» **PASSAGE SHOWN**:
---------------

Diagnostic applications of newborn screening for alpha-thalassaemias, haemoglobins E and H disorders using isoelectric focusing on dry blood spots

摘要

Background: Neonatal screening for haemoglobin (Hb) disorders is a standard of care in several developed countries with the main objective to detect Hb S. Such practice has not been established in Thailand where alpha-thalassaemia and haemoglobin E (Hb E) are highly prevalent. Early identification of thalassaemias could be helpful and strengthen the programme for prevention and control for severe thalassaemias. Methods: Data from isoelectric focusing (IEF) and Isoscan~R for detecting types and amount (%) of each haemoglobin in 350 newborn's dried blood spots were analysed and compared with the comprehensive genotype analysis by DNA studies as a gold standard. Results: Based on genetic profiles, there were 10 different categories: (I) normal (n = 227), (2) alpha~+-thalassaemia trait (n = 14), (3) alpha~0-thalassaemia trait (n = 13), (4) beta~0-thalassaemia trait (n = 7), (5) Hb E trait (n = 72), (6) Hb E trait with alpha~0-thalassaemia or homozygous alpha~+-thalassaemia (n = 5), (7) Hb E trait with alpha~+-thalassaemia trait (n = 5), (8) homozygous Hb E (n = 3), (9) homozygous Hb E with alpha~0-thalassaemia trait (n = I) and (10) Hb H disease (n = 3). The presence of Hb Bart's and Hb E were used to identify cases with a-thalassaemia and Hb E, respectively. We set 0.25% of Hb Bart's and 1.5% of Hb E as a cut-off level to detect alpha~+-thalassaemia trait (sensitivity 92.86% and specificity 74.0%) and Hb E trait with 100% of both sensitivity and specificity for IEF diagnosis. Conclusion: Although molecular diagnosis seems to be better for definitive diagnosis of thalassaemia syndromes at birth, however, using our reference range described herein, IEF can be applied in a resource-limiting setting with acceptable reliability.

---------------

» **EXTRACTED MATERIAL**:
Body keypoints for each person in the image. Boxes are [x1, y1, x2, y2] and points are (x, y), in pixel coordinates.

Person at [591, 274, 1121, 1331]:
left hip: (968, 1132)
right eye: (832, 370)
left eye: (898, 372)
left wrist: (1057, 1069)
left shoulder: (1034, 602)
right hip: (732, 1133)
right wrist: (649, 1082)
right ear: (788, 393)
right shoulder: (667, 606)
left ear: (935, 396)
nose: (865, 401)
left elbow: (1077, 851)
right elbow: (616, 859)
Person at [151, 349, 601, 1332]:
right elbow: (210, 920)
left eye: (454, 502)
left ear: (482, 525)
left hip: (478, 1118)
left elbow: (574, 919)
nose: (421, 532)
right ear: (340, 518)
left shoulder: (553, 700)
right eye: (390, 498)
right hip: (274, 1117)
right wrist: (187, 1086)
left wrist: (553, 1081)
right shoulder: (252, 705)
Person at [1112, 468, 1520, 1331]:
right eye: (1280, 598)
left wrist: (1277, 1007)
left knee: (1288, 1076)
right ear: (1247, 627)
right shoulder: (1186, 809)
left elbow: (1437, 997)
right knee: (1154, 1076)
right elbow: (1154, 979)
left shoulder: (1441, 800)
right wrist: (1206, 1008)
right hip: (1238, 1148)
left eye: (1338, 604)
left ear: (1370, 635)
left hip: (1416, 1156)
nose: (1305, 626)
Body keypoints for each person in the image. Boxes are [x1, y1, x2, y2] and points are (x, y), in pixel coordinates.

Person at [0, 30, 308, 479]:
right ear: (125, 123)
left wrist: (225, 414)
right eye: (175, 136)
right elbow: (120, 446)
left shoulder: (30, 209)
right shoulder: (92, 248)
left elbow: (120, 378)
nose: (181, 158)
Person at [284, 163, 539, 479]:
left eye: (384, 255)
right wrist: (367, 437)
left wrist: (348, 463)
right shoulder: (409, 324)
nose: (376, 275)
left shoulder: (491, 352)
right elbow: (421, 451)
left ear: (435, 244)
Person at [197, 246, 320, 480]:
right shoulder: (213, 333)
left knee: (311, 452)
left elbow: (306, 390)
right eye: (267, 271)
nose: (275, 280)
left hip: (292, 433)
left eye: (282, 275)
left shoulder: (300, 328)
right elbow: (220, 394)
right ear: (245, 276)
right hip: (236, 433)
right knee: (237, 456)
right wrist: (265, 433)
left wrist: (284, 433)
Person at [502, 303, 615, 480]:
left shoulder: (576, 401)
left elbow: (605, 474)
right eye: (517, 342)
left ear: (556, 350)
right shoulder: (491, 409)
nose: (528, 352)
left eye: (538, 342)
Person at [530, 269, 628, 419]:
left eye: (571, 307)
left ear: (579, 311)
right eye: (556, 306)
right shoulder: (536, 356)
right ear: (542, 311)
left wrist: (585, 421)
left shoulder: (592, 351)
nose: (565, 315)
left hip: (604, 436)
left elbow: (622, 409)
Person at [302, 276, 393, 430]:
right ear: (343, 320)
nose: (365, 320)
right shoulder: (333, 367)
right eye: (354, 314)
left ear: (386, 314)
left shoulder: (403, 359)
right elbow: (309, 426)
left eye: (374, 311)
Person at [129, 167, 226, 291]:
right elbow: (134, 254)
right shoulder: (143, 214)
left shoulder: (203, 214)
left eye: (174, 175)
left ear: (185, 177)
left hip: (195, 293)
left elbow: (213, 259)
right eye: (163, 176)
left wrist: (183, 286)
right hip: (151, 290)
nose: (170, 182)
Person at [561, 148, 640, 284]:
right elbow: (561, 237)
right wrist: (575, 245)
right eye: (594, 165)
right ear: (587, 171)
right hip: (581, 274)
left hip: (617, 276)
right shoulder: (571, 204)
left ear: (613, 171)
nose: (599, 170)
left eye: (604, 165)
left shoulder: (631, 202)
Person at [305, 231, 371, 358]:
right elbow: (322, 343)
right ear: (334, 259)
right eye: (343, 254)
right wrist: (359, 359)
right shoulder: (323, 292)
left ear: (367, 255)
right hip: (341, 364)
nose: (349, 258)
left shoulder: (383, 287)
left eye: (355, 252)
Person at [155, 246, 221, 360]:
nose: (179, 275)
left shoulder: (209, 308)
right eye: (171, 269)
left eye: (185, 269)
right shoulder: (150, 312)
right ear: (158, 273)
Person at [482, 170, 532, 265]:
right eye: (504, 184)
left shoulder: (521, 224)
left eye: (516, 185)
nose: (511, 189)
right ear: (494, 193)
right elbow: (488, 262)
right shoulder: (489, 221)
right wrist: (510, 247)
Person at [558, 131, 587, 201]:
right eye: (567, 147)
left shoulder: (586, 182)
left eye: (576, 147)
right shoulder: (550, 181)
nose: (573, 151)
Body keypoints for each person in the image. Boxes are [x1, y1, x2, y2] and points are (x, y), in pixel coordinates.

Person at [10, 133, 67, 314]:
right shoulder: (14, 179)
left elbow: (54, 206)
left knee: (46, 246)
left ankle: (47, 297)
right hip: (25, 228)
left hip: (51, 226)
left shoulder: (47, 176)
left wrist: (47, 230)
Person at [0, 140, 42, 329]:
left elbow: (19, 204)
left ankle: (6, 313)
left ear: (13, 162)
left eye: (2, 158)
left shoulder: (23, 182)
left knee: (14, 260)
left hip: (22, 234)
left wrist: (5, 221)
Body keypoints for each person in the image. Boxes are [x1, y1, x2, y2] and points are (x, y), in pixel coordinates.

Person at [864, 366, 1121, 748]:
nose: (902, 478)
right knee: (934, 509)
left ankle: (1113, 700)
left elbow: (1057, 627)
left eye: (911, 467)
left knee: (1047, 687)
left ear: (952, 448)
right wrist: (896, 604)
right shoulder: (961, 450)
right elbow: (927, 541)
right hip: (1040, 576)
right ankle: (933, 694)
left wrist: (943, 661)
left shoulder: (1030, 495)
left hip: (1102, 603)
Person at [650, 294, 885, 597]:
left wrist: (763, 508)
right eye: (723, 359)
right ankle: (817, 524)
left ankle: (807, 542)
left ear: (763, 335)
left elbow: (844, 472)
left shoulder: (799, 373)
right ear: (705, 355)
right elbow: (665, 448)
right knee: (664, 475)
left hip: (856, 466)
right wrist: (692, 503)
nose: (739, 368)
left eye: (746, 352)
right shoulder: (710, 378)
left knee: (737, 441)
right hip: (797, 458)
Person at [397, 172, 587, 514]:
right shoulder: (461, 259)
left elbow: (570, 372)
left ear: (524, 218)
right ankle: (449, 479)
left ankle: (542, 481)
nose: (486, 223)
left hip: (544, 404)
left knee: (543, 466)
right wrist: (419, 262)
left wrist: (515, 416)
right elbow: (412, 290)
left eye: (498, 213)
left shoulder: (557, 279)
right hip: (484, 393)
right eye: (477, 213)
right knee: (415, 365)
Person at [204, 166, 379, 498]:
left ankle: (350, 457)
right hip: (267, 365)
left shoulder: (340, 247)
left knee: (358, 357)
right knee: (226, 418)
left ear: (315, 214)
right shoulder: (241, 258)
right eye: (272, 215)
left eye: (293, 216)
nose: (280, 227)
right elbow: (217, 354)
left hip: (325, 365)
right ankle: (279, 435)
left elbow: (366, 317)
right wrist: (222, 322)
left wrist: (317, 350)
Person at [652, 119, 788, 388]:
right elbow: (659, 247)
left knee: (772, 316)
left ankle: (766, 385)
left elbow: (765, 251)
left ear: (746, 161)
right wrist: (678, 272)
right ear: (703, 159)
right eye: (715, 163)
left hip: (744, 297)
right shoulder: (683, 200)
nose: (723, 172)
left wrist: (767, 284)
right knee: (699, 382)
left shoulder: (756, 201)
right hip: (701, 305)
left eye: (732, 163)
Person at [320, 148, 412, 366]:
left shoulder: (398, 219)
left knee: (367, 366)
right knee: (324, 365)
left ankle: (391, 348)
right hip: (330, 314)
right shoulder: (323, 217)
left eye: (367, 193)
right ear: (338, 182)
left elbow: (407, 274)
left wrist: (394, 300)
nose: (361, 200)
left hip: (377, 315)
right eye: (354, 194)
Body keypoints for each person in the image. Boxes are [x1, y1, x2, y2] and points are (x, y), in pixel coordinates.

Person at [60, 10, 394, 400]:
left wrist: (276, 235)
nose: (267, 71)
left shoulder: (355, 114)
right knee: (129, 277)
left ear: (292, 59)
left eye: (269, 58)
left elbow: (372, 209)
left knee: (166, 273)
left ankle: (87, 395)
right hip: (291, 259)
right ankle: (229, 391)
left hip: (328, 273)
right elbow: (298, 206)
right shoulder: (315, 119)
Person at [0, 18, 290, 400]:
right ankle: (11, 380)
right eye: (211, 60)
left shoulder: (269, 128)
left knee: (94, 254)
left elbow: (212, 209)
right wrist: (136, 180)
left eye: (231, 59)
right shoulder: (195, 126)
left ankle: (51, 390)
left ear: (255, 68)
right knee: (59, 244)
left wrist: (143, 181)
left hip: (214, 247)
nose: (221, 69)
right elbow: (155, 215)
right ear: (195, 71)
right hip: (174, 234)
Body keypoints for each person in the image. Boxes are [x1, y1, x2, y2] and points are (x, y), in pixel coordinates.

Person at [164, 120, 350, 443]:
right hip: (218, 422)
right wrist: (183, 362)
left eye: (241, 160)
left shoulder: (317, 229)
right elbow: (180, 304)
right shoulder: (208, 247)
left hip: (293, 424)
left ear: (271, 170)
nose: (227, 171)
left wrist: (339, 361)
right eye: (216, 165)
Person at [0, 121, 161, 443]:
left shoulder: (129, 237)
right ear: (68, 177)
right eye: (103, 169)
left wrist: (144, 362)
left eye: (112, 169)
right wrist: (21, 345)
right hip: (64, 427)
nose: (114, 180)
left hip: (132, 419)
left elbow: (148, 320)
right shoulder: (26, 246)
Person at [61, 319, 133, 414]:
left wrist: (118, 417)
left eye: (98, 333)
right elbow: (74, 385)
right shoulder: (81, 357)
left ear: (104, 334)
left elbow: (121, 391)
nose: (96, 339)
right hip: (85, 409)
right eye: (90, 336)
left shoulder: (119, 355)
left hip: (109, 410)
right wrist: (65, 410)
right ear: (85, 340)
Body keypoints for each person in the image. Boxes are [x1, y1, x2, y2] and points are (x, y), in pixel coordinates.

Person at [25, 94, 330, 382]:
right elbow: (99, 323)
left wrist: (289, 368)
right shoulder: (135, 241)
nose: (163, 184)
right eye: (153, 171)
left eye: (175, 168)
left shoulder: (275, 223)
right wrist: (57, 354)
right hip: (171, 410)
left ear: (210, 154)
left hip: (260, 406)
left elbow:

---------------

» **WHAT YOU WILL DO**:
1. Condense the paragraph of the newborn screening abstract beginning "Background: Neonatal screening for haemoglobin" into a short bulleted list that keeps its main facts.
2. Using the newborn screening abstract, say whether each statement agrees with it, answering yes or no and quoting the words that decide it.
(a) Neonatal screening for hemoglobin disorders is an established practice in Thailand.
(b) The study analyzed dried blood spots from 350 newborns.
(c) DNA studies served as the gold standard for comparison.
3. According to the newborn screening abstract, what is the main objective of neonatal hemoglobin screening in several developed countries?

» **RESPONSES IN ORDER**:
1.
- Background: Neonatal hemoglobin screening is standard care in several developed countries, mainly to detect Hb S. It is not established in Thailand, where alpha-thalassemia and Hb E are highly prevalent. Early identification could strengthen prevention and control of severe thalassemias.
- Methods: Isoelectric focusing (IEF) results on hemoglobin types and amounts in dried blood spots from 350 newborns were compared with DNA genotype analysis as the gold standard.
- Results: Genetic profiles fell into 10 categories. The largest were normal (227) and Hb E trait (72). Hb Bart's was used to identify alpha-thalassemia cases, and Hb E was used to identify Hb E cases.
- Cut-offs: 0.25% Hb Bart's detected alpha+-thalassemia trait with 92.86% sensitivity and 74.0% specificity. 1.5% Hb E detected Hb E trait with 100% sensitivity and specificity.
- Conclusion: Molecular diagnosis seems better for definitive diagnosis at birth. With the reported reference range, however, IEF can be applied in resource-limited settings with acceptable reliability.

2.
(a) No: "Such practice has not been established in Thailand"
(b) Yes: "350 newborn's dried blood spots were analysed"
(c) Yes: "the comprehensive genotype analysis by DNA studies as a gold standard"

3. To detect Hb S.